» **Work order**
Read the listing below and tally the lines that contain "right"; the reply is that tally only.

» **Source data**
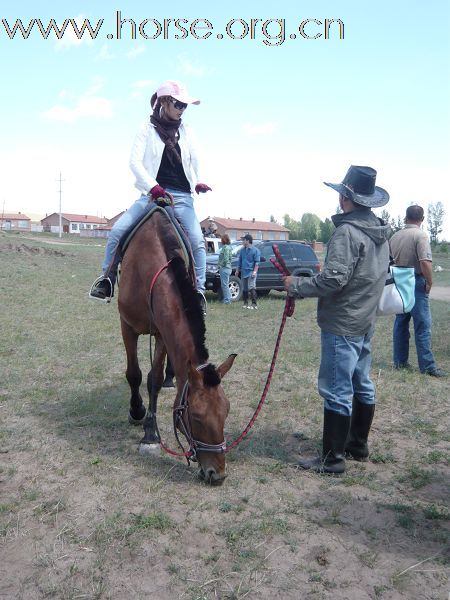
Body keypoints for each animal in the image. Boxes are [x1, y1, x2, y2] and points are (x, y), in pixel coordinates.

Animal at [118, 209, 236, 486]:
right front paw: (138, 415)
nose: (218, 474)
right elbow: (134, 374)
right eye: (196, 417)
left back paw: (171, 378)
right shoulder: (127, 326)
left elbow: (154, 378)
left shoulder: (162, 333)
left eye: (226, 411)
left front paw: (150, 433)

» **Response box**
4